Staking Mechanism
In the Succinct Prover Network, staking acts to prevent liveness failures and secure provers' contributions to the network. The amount of stake a prover has is used to determine the number of concurrent auctions they can participate in. For any request, before a competitive auction begins, the network checks if the prover has enough stake to participate in the auction.
Staking for Economic Security
Staking is primarily used in the Succinct Prover Network to provide accountability for provers to deliver their assigned proofs within user-specified deadlines, and is therefore a form of economic security for the network. For each proof request, users in the network can specify a MIN_STAKE_AMOUNT
that defines the minimum amount of stake required for a prover to be eligible to participate an auction for the request. If the requester specifies a high MIN_STAKE_AMOUNT
, this means that the requester is very sensitive to the proof being delivered within the deadline. The prover who is assigned the request risks having this amount slashed if they do not deliver the proof in time.
Example: Staking for Real-Time Proving
A concrete example of how staking is used for economic security in the network is in the case of real-time proving for Ethereum, which is the ability to generate a ZK proof of Ethereum blocks within a single slot time (currently 12 seconds). Succinct recently achieved real-time proving on a cluster of GPUs.

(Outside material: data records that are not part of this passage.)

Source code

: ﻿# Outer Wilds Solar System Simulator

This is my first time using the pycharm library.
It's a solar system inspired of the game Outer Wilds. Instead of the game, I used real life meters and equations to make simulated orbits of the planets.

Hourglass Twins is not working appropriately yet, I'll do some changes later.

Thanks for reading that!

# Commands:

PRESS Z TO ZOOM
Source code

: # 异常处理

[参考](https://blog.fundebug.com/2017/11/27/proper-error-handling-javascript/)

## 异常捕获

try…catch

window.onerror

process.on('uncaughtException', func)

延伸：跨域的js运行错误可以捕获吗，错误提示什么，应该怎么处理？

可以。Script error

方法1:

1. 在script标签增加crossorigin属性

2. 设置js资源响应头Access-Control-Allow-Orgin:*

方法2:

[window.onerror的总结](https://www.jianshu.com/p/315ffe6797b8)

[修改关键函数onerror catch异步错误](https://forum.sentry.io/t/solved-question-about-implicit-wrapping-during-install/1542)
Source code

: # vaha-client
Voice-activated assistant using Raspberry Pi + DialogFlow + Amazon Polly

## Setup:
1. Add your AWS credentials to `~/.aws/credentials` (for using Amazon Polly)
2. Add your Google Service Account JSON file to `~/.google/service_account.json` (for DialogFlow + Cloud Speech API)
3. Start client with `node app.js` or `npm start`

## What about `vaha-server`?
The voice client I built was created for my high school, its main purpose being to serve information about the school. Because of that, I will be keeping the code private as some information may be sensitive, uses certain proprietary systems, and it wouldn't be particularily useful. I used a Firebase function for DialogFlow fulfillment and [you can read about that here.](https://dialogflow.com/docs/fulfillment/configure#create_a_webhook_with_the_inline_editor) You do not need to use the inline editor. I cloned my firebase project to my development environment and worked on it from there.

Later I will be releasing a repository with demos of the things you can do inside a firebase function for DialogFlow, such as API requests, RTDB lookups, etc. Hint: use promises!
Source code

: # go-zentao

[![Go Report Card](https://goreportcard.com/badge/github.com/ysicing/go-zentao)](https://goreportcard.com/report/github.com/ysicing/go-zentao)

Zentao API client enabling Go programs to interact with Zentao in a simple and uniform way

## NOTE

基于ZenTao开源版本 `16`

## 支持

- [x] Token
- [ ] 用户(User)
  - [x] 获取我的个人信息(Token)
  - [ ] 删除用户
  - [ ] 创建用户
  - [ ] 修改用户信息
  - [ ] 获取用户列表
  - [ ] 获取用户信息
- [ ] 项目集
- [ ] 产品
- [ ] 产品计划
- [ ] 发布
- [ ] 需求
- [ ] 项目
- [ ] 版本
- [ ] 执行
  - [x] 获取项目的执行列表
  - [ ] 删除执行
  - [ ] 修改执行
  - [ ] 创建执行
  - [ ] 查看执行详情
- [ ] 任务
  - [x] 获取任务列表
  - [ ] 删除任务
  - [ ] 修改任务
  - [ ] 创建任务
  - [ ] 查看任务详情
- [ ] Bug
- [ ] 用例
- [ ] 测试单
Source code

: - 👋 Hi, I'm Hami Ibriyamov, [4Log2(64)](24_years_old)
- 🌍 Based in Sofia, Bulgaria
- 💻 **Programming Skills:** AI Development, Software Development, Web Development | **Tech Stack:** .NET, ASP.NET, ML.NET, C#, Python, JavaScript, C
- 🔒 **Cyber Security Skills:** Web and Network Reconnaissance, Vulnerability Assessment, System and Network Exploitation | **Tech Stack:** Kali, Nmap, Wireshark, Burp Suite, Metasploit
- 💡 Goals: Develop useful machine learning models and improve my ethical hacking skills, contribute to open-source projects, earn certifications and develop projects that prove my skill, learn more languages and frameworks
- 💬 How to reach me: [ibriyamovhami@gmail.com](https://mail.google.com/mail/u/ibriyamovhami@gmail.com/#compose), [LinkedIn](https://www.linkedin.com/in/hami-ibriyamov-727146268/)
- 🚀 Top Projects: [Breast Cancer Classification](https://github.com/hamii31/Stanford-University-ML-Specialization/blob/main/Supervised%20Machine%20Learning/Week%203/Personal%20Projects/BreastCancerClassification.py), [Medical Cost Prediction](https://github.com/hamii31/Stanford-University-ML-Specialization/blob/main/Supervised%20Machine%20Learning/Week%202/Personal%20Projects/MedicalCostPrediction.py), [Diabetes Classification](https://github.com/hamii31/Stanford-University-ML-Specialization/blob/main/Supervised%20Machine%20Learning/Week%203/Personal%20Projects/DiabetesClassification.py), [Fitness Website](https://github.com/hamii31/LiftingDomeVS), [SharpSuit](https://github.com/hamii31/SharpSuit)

In Ethereum, block builders are responsible for producing blocks and submitting them to the network. With the integration of real-time proving in Ethereum, they may be additionally responsible for submitting ZK proofs of their blocks. If the proof is not submitted in time, the block will be ignored.
Block builders can use the Succinct Prover Network to source these proofs. Because receiving the proof in time is economically valuable, and the value of a successful block can vary, builders can use the network's staking functionality to ensure that provers have an incentive to deliver their proofs in time. They can do this by setting a MIN_STAKE_AMOUNT
that is high enough to cover the value of the proof. Staking therefore gives Ethereum block builders high confidence in the network's ability to procure procure proofs reliably.
Delegated Staking
Provers can provide their stake themselves or source it from third parties via delegated staking. Anyone can stake PROVE and delegate it a prover to cover their staking requirements.
Delegates are interested in staking to provers for two reasons. First, they earn additional incentives proportional to their share of the total amount of stake. Second, they also earn a fraction of PROVE fees that their designated prover earns; this fraction is decided by the prover.
The delegated staking mechanism therefore decouples proving capabilities from staking requirements, allowing provers to source capital from external market participants.
Delegated staking is implemented via a nested vault structure using the PROVE token. For more information on how delegated staking works, see the PROVE staking documentation.
Walkthrough: Staking
Suppose Alice makes a proof request for which she specifies a MIN_STAKE_AMOUNT
of 100 PROVE. Bob is a prover who has himself staked 10 PROVE and sourced 90 PROVE from external delegates. Therefore, he is entitled to participate in the auction for Alice's request. In contrast, if Charlie only has 50 PROVE in total stake, he is not eligible to participate in the auction. As Bob and Charlie increase their stake, they will be able to participate in more concurrent auctions for proof requests.
Suppose Bob wins the auction and delivers the proof within the deadline. In this case:
- Bob earns the fee from the request.
- Bob's delegates earn a fraction of the fee for the request, for providing economic security to the prover.
- The protocol takes a network fee.
However, if Bob fails to deliver the proof in time, the network will slash his stake. All stakers also earn additional incentives proportional to their share of the total amount of stake.